Copy the entries from the first line down through the line containing "common name: Monarch", inclusive, putting "binomial name" in place of every "scientific name" and leaving everything else as it stands.

• EXTRACTED ENTRIES:
'''
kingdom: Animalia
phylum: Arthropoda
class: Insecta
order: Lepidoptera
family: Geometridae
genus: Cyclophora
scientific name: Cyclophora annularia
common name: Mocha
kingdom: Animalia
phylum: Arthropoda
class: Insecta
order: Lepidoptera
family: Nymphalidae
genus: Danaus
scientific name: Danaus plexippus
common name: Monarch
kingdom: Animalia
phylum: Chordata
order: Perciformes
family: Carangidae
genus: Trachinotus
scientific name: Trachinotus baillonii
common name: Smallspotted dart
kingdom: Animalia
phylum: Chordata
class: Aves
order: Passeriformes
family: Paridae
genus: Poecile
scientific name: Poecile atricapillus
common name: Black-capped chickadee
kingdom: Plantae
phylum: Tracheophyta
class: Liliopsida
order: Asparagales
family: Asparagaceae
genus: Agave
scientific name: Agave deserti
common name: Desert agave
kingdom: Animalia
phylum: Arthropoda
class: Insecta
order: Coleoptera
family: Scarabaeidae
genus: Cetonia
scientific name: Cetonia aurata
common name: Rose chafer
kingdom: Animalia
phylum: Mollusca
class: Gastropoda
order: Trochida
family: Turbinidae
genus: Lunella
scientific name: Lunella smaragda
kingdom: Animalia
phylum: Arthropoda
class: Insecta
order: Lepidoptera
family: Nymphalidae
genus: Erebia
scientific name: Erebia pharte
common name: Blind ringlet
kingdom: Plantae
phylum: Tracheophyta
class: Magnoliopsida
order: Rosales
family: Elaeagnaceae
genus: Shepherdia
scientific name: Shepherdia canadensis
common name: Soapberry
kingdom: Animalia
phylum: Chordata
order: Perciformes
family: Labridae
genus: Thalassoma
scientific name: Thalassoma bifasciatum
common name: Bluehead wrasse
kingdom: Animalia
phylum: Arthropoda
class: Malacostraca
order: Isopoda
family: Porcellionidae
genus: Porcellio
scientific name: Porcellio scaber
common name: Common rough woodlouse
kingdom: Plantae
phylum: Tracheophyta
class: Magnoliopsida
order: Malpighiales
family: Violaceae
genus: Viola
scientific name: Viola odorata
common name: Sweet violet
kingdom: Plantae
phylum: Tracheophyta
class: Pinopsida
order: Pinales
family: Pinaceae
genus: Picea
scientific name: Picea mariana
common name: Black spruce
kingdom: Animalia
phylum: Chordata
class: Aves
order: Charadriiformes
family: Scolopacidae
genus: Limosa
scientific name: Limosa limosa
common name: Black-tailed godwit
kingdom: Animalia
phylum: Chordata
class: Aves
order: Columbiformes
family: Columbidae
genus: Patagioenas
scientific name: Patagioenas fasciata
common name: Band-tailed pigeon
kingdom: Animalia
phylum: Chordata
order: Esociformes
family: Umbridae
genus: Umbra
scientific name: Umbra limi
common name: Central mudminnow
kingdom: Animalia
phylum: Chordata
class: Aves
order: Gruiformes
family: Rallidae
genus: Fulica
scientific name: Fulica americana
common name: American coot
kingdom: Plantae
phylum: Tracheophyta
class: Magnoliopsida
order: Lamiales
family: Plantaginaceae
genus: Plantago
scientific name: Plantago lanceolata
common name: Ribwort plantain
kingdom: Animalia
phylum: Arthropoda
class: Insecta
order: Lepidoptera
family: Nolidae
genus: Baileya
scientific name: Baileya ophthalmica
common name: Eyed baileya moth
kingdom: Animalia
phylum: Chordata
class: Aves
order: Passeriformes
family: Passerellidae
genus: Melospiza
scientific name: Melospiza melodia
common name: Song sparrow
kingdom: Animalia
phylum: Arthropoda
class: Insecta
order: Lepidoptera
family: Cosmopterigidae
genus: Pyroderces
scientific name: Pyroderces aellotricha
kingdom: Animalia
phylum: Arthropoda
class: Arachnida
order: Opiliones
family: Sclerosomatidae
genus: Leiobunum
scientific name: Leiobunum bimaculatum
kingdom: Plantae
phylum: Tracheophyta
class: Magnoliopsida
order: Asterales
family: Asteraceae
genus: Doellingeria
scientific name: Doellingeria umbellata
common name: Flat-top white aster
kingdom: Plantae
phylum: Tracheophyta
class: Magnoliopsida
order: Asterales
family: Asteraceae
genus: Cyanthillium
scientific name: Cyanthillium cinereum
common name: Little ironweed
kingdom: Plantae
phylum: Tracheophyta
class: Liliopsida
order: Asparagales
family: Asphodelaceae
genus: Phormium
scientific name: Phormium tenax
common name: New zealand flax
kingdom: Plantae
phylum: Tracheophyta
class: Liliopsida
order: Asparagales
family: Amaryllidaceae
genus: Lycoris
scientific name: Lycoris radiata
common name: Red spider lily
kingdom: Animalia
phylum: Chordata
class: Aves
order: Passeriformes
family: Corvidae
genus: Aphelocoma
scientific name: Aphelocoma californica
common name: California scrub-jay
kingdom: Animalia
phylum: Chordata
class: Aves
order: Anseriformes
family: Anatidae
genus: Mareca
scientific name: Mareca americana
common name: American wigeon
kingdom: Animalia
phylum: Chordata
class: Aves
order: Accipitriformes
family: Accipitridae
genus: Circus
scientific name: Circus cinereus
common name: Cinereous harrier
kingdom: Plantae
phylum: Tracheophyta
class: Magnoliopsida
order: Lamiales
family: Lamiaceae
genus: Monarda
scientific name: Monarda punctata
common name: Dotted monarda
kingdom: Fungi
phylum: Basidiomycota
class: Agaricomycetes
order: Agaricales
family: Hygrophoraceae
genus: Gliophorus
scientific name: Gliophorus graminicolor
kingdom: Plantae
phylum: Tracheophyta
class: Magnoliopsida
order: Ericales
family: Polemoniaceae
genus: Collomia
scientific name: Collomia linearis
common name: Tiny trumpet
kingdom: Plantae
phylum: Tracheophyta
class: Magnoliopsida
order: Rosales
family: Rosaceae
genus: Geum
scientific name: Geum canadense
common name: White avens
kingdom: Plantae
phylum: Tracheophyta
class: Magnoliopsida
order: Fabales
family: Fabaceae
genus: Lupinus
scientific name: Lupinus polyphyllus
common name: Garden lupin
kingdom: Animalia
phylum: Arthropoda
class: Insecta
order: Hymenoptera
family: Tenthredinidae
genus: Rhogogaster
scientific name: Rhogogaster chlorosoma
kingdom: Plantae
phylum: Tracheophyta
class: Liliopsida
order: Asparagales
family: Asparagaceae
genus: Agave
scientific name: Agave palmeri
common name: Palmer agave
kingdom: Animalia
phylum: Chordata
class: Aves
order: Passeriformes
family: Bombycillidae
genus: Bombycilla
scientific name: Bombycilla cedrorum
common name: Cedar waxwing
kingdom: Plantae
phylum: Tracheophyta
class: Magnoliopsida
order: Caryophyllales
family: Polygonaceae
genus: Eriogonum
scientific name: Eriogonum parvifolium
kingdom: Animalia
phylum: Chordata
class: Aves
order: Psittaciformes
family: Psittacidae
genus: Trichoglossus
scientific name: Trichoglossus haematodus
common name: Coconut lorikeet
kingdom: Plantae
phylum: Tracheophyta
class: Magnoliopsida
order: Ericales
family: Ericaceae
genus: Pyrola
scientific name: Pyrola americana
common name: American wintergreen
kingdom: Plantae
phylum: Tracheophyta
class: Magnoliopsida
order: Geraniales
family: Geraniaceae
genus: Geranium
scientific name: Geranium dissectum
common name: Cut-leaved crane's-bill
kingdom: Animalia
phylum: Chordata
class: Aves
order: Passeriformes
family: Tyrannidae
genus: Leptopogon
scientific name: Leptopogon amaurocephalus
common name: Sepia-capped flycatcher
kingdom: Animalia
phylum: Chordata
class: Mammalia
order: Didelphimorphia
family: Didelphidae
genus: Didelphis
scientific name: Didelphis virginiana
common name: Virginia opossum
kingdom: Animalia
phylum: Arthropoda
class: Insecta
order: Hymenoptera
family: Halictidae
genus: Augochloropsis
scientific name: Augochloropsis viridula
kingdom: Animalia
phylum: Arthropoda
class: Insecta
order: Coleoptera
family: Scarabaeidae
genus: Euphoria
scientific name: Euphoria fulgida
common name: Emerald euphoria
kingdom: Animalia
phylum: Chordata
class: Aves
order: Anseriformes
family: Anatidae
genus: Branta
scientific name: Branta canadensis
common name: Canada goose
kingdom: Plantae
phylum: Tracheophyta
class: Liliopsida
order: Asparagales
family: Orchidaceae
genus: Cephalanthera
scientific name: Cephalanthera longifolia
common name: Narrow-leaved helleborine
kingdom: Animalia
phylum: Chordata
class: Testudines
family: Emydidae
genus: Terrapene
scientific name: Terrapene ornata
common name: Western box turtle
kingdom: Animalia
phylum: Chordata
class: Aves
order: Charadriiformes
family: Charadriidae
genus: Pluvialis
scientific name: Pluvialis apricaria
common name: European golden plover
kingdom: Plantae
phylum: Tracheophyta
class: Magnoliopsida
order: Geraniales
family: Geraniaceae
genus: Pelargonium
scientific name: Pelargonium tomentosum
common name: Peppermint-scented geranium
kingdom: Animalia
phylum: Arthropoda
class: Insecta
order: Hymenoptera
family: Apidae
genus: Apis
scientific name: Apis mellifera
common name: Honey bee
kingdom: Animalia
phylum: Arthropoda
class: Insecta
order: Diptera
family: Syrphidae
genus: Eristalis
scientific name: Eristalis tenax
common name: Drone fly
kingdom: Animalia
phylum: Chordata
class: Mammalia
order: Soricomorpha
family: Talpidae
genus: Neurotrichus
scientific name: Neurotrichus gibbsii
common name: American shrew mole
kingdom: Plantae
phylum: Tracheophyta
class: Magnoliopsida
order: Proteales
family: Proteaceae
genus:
'''
• TASK RESULT:
kingdom: Animalia
phylum: Arthropoda
class: Insecta
order: Lepidoptera
family: Geometridae
genus: Cyclophora
binomial name: Cyclophora annularia
common name: Mocha
kingdom: Animalia
phylum: Arthropoda
class: Insecta
order: Lepidoptera
family: Nymphalidae
genus: Danaus
binomial name: Danaus plexippus
common name: Monarch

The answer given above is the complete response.